We want the Players of Infinite Earths to play adventurers, people who have a reason to step out into their world and to use their skills to have exciting adventures.  These adventures don’t necessarily need to be “run down into the dungeon and kill the bad guy in there,” they can be “help defend the city against pirates” or “subvert the king so the nobles can position themselves for a coup.”  In the end, we didn’t want to design for the character who wants to sit at home and let the world happen around him.
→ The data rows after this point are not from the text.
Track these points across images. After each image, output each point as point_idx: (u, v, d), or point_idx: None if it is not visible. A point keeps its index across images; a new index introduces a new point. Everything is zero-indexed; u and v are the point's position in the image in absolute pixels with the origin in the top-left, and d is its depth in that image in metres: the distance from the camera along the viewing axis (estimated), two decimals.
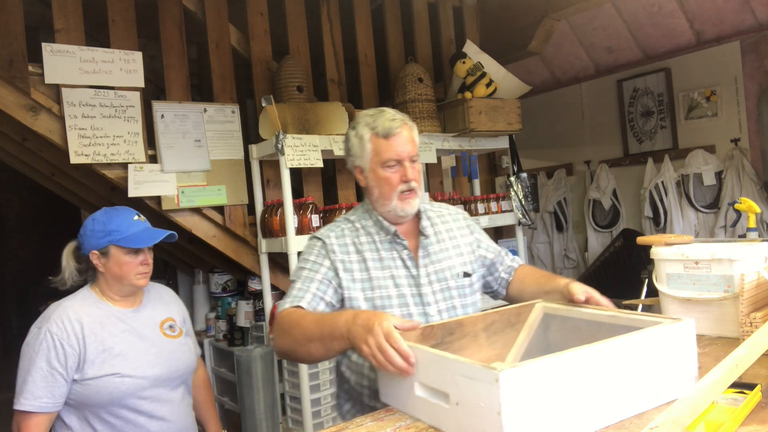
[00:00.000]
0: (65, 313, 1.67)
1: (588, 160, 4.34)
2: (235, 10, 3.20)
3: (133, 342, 1.71)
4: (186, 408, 1.84)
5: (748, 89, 3.38)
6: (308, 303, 1.44)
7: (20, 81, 2.51)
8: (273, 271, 3.04)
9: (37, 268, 7.89)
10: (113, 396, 1.64)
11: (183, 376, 1.81)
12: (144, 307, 1.81)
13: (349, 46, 3.49)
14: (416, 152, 1.56)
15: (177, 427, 1.76)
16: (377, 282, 1.51)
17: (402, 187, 1.52)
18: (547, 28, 3.71)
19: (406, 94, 3.30)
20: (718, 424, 1.01)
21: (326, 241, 1.54)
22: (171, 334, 1.81)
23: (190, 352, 1.86)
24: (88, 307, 1.71)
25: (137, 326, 1.75)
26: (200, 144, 2.94)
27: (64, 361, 1.61)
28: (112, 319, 1.71)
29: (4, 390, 6.38)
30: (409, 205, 1.53)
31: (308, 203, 2.83)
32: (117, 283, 1.74)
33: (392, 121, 1.52)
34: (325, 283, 1.48)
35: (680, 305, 1.67)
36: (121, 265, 1.71)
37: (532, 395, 0.96)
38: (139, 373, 1.67)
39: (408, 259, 1.55)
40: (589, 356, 1.03)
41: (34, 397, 1.59)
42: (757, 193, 3.33)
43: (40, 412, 1.60)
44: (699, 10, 3.46)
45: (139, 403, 1.67)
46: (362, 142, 1.54)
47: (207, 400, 2.02)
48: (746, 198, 2.10)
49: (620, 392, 1.06)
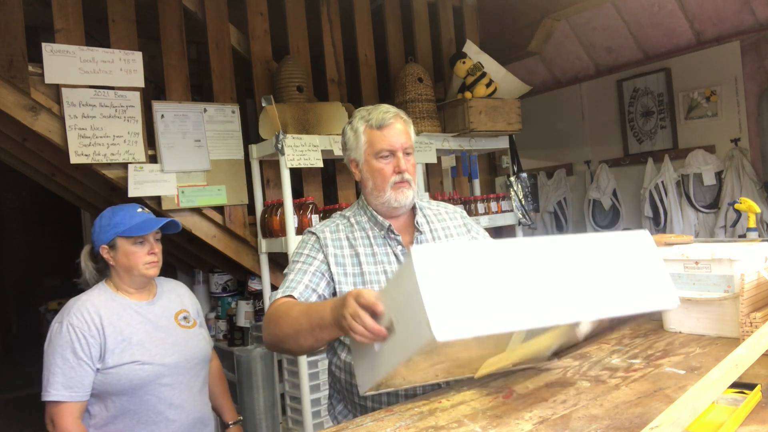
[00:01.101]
0: (84, 306, 1.75)
1: (588, 160, 4.34)
2: (235, 10, 3.20)
3: (150, 332, 1.79)
4: (203, 397, 1.91)
5: (748, 89, 3.38)
6: (300, 293, 1.45)
7: (20, 81, 2.51)
8: (273, 271, 3.04)
9: (37, 268, 7.91)
10: (133, 383, 1.71)
11: (199, 364, 1.88)
12: (158, 300, 1.89)
13: (349, 46, 3.49)
14: (410, 145, 1.57)
15: (194, 415, 1.84)
16: (369, 277, 1.51)
17: (395, 178, 1.53)
18: (547, 28, 3.71)
19: (406, 94, 3.30)
20: (718, 424, 1.01)
21: (320, 235, 1.55)
22: (185, 325, 1.90)
23: (204, 342, 1.94)
24: (104, 300, 1.79)
25: (153, 317, 1.83)
26: (200, 144, 2.94)
27: (88, 350, 1.69)
28: (128, 311, 1.80)
29: (4, 390, 6.38)
30: (402, 195, 1.53)
31: (308, 203, 2.83)
32: (127, 274, 1.82)
33: (386, 113, 1.54)
34: (318, 275, 1.49)
35: (680, 305, 1.67)
36: (128, 255, 1.79)
37: (451, 278, 0.94)
38: (157, 360, 1.75)
39: (402, 255, 1.55)
40: (516, 249, 1.03)
41: (63, 387, 1.66)
42: (757, 193, 3.33)
43: (71, 401, 1.67)
44: (699, 10, 3.46)
45: (159, 390, 1.75)
46: (357, 134, 1.56)
47: (222, 390, 2.10)
48: (746, 198, 2.11)
49: (561, 292, 1.04)
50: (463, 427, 1.12)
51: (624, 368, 1.41)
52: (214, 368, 2.09)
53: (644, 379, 1.31)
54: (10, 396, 5.65)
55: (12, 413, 5.15)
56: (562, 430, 1.07)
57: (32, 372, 5.99)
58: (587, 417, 1.11)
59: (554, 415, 1.14)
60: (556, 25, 3.74)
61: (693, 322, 1.65)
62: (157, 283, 1.95)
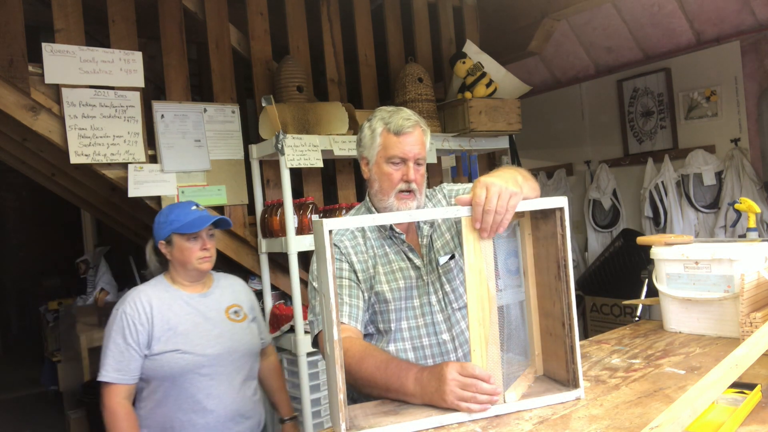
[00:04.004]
0: (138, 296, 1.88)
1: (588, 160, 4.34)
2: (235, 10, 3.20)
3: (198, 323, 1.89)
4: (247, 391, 1.96)
5: (748, 89, 3.38)
6: (349, 316, 1.46)
7: (20, 81, 2.51)
8: (273, 271, 3.04)
9: (37, 268, 7.91)
10: (174, 370, 1.81)
11: (243, 357, 1.95)
12: (212, 293, 1.99)
13: (349, 46, 3.49)
14: (423, 156, 1.57)
15: (233, 407, 1.89)
16: (385, 277, 1.53)
17: (402, 186, 1.54)
18: (547, 28, 3.71)
19: (406, 94, 3.30)
20: (718, 424, 1.01)
21: (340, 246, 1.55)
22: (235, 319, 1.98)
23: (252, 336, 2.00)
24: (159, 291, 1.92)
25: (203, 309, 1.93)
26: (200, 144, 2.94)
27: (136, 337, 1.81)
28: (179, 302, 1.91)
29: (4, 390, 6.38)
30: (405, 206, 1.54)
31: (308, 203, 2.83)
32: (183, 268, 1.93)
33: (406, 120, 1.55)
34: (353, 286, 1.51)
35: (680, 305, 1.68)
36: (182, 250, 1.90)
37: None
38: (198, 350, 1.84)
39: (409, 252, 1.58)
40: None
41: (113, 370, 1.80)
42: (757, 193, 3.33)
43: (120, 383, 1.80)
44: (699, 10, 3.46)
45: (198, 379, 1.83)
46: (374, 134, 1.57)
47: (279, 386, 2.21)
48: (746, 198, 2.11)
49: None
50: (463, 427, 1.12)
51: (624, 368, 1.41)
52: (272, 364, 2.19)
53: (644, 379, 1.31)
54: (10, 396, 5.65)
55: (12, 413, 5.16)
56: (562, 430, 1.07)
57: (32, 372, 6.01)
58: (587, 417, 1.12)
59: (554, 415, 1.14)
60: (556, 25, 3.74)
61: (693, 322, 1.66)
62: (214, 278, 2.05)
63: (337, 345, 1.09)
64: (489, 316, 1.16)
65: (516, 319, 1.31)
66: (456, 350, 1.54)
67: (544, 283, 1.29)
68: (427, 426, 1.12)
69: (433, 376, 1.18)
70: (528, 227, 1.33)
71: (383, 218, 1.21)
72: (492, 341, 1.16)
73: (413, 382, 1.20)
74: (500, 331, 1.18)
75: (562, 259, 1.20)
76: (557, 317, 1.24)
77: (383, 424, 1.12)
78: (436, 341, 1.53)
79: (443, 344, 1.53)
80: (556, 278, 1.23)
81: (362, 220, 1.13)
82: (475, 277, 1.15)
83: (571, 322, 1.20)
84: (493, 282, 1.17)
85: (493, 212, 1.13)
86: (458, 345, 1.55)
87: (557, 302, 1.23)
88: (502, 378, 1.17)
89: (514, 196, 1.16)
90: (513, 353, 1.31)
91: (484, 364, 1.15)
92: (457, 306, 1.57)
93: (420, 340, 1.53)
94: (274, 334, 2.87)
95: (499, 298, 1.21)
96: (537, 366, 1.33)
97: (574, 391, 1.21)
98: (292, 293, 2.64)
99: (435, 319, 1.54)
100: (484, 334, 1.15)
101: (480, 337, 1.15)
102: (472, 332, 1.15)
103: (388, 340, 1.51)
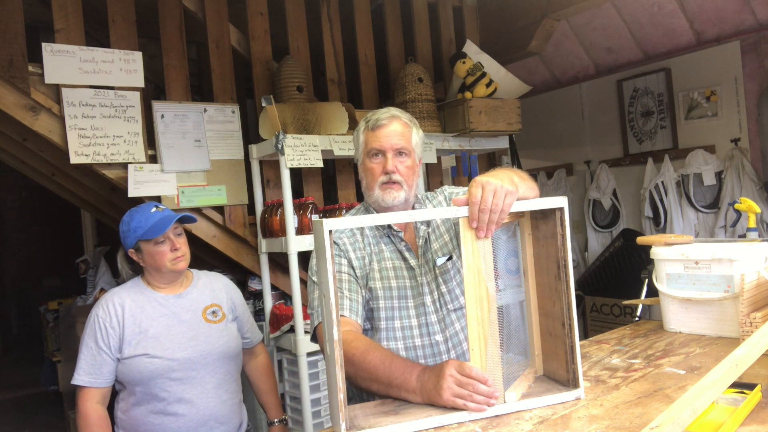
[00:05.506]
0: (111, 298, 1.84)
1: (588, 160, 4.34)
2: (235, 10, 3.20)
3: (170, 325, 1.84)
4: (222, 394, 1.88)
5: (748, 89, 3.38)
6: (349, 309, 1.47)
7: (20, 81, 2.51)
8: (273, 271, 3.04)
9: (37, 268, 7.91)
10: (143, 375, 1.77)
11: (219, 361, 1.88)
12: (189, 293, 1.93)
13: (349, 46, 3.49)
14: (404, 146, 1.58)
15: (207, 411, 1.83)
16: (379, 274, 1.54)
17: (383, 178, 1.55)
18: (547, 28, 3.71)
19: (406, 94, 3.30)
20: (718, 424, 1.01)
21: (339, 243, 1.56)
22: (212, 320, 1.92)
23: (230, 337, 1.93)
24: (134, 293, 1.87)
25: (177, 311, 1.87)
26: (200, 144, 2.94)
27: (108, 340, 1.78)
28: (153, 304, 1.86)
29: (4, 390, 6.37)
30: (389, 196, 1.54)
31: (308, 203, 2.83)
32: (157, 272, 1.87)
33: (382, 114, 1.58)
34: (352, 281, 1.52)
35: (680, 305, 1.68)
36: (153, 255, 1.84)
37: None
38: (167, 354, 1.79)
39: (406, 250, 1.58)
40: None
41: (85, 373, 1.77)
42: (757, 193, 3.33)
43: (92, 386, 1.77)
44: (699, 10, 3.46)
45: (168, 383, 1.79)
46: (358, 135, 1.62)
47: (268, 388, 2.13)
48: (746, 198, 2.11)
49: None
50: (463, 427, 1.12)
51: (624, 368, 1.41)
52: (261, 364, 2.13)
53: (644, 379, 1.31)
54: (10, 396, 5.65)
55: (12, 413, 5.16)
56: (562, 430, 1.07)
57: (32, 372, 6.00)
58: (587, 417, 1.12)
59: (554, 415, 1.14)
60: (556, 25, 3.74)
61: (693, 322, 1.66)
62: (194, 277, 1.99)
63: (336, 345, 1.09)
64: (488, 316, 1.16)
65: (516, 319, 1.31)
66: (449, 351, 1.53)
67: (544, 283, 1.29)
68: (427, 426, 1.12)
69: (434, 372, 1.20)
70: (528, 227, 1.33)
71: (383, 218, 1.21)
72: (492, 341, 1.16)
73: (416, 379, 1.22)
74: (500, 331, 1.19)
75: (562, 259, 1.21)
76: (557, 317, 1.24)
77: (383, 424, 1.12)
78: (429, 342, 1.53)
79: (436, 345, 1.52)
80: (556, 278, 1.23)
81: (362, 220, 1.14)
82: (473, 277, 1.15)
83: (571, 322, 1.20)
84: (491, 281, 1.17)
85: (489, 210, 1.14)
86: (452, 346, 1.54)
87: (557, 302, 1.23)
88: (501, 378, 1.17)
89: (510, 195, 1.16)
90: (513, 353, 1.31)
91: (483, 363, 1.15)
92: (453, 307, 1.56)
93: (413, 340, 1.53)
94: (274, 334, 2.87)
95: (499, 298, 1.21)
96: (537, 366, 1.33)
97: (574, 391, 1.21)
98: (292, 293, 2.64)
99: (429, 320, 1.53)
100: (482, 333, 1.15)
101: (478, 337, 1.15)
102: (471, 332, 1.15)
103: (380, 339, 1.52)
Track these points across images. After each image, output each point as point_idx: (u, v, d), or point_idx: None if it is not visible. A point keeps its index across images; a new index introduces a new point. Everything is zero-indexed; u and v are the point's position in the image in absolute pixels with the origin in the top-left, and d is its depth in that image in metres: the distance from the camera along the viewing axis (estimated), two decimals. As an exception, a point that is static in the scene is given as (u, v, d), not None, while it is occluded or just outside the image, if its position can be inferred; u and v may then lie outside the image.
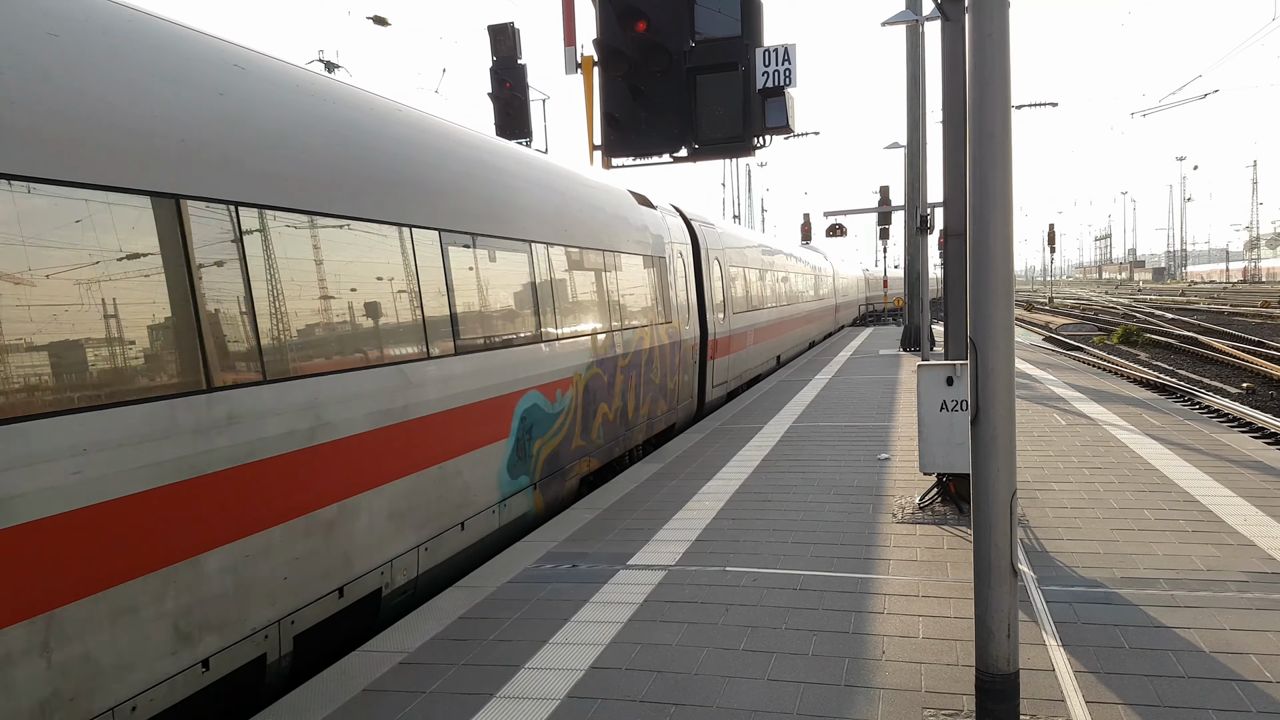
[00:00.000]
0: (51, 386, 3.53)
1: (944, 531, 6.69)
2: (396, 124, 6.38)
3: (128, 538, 3.75)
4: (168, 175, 4.15)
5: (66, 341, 3.61)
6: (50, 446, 3.46)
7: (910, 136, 20.50)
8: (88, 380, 3.67)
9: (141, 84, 4.14)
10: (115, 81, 4.00)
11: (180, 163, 4.23)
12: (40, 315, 3.51)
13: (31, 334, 3.48)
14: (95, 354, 3.72)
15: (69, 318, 3.62)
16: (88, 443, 3.60)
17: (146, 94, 4.15)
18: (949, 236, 6.97)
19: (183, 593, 4.02)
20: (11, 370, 3.39)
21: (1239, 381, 21.68)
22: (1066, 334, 38.18)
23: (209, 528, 4.18)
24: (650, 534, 6.97)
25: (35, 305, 3.50)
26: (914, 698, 4.08)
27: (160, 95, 4.23)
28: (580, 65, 7.46)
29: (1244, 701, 3.90)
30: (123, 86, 4.04)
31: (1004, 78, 3.46)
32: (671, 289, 12.43)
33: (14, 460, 3.32)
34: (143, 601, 3.82)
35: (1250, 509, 6.87)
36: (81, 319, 3.67)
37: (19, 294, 3.45)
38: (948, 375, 7.01)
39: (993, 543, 3.59)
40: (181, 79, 4.41)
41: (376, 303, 5.67)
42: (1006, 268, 3.51)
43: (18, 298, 3.44)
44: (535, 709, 4.15)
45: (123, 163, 3.93)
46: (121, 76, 4.05)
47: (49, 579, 3.43)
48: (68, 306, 3.62)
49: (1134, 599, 5.16)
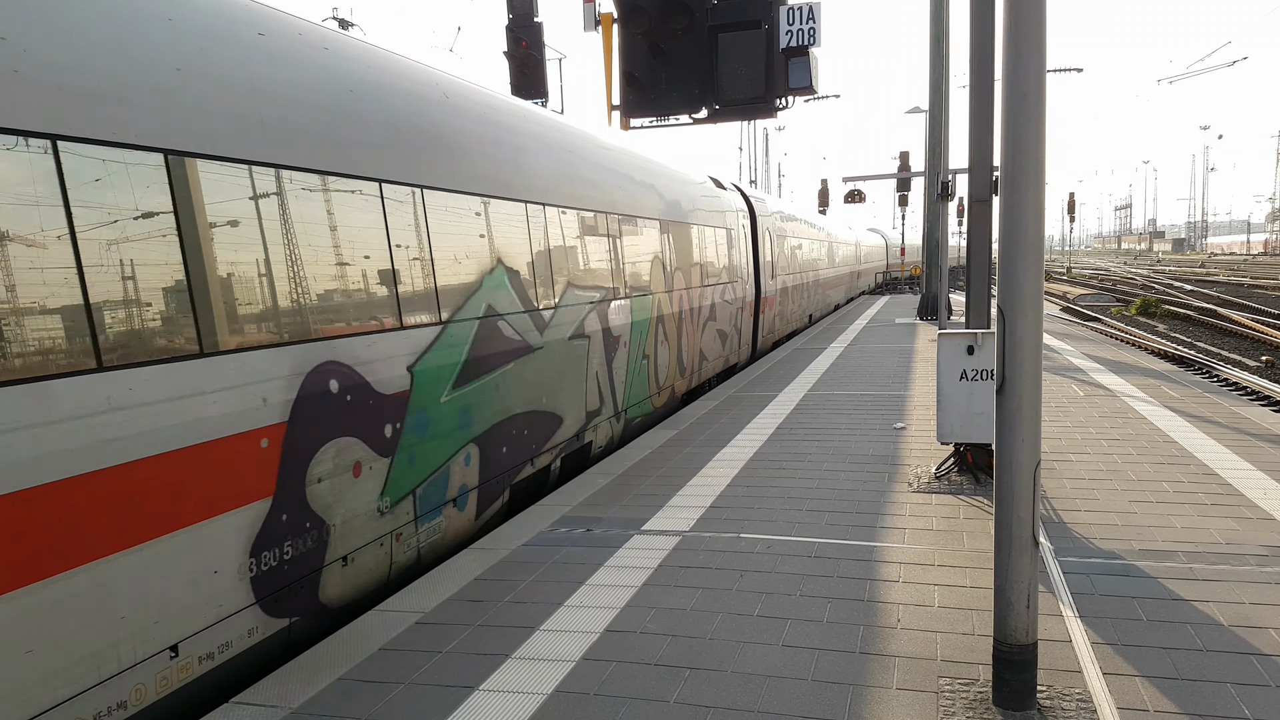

Armed with these new understandings (broad vocations supporting an adventurous lifestyle), we killed a lot of the vocations and smashed several of the vocations into each other to make them more interesting.  The Scholar (who knew things) disappeared, merging with the Ritualist (who performed rituals) to become the Sage (who knows things and can perform rituals).  Merchant disappeared altogether, as we found the majority of the Talents we designed for him were more appropriately placed in the role of Persona.

The crafting subsystem went through a lot of iteration during this time, as well.  We had reached a point in the design where Jewelers crafted jewelry and Poisoners crafted poisons and Fletchers crafted bows and arrows.  All of these were far, far too narrow, so we divided the different crafters up by the type of item they could produce.  Alchemists produce consumables such as potions, poisons and the like; Enchanters produce magical trinkets and enchant equipment produced by other roles; Outfitters produce worn equipment such as armor, jewelry, cloaks and shields; Weaponers produce all types of weapons and ammunition.

The idea behind these changes is not to simulate reality, but to expressly step away from it and into the realm of adventure.  By creating characters who are broadly skilled, those characters are much more likely to be able to express their competence within the game and shape the game and its story to their design.  Players will be less afraid to step up to challenges because they will be more comfortable with their capacity to handle said challenges.

And we would not have arrived at this design were it not for the playtests we’ve run with both old and new players.  The old players approached the system from the perspective of the other games they’d played, and were concerned about wasting “build points.”  The new players approached the system from a slightly different perspective.  Both amounted to the same core statement:  “I want to be as powerful as I can be in the way I want to be, with as little waste as possible.”

The thing is, nobody actually said that.  So when you playtest, you’ve got to listen to both what your playtesters are saying and what they’re not saying, and you’ve got to determine what it is they’re looking for and how that aligns with what it is you want to offer.  Take a spin down dead-ends.  Follow the chain of implications to see if you like where it’s going.

Building the system is just as much adventure as playing it.

In the end, the system is both more narrow and broader, but it more closely supports the adventuring life.  And that’s what stories are, in the end, all about.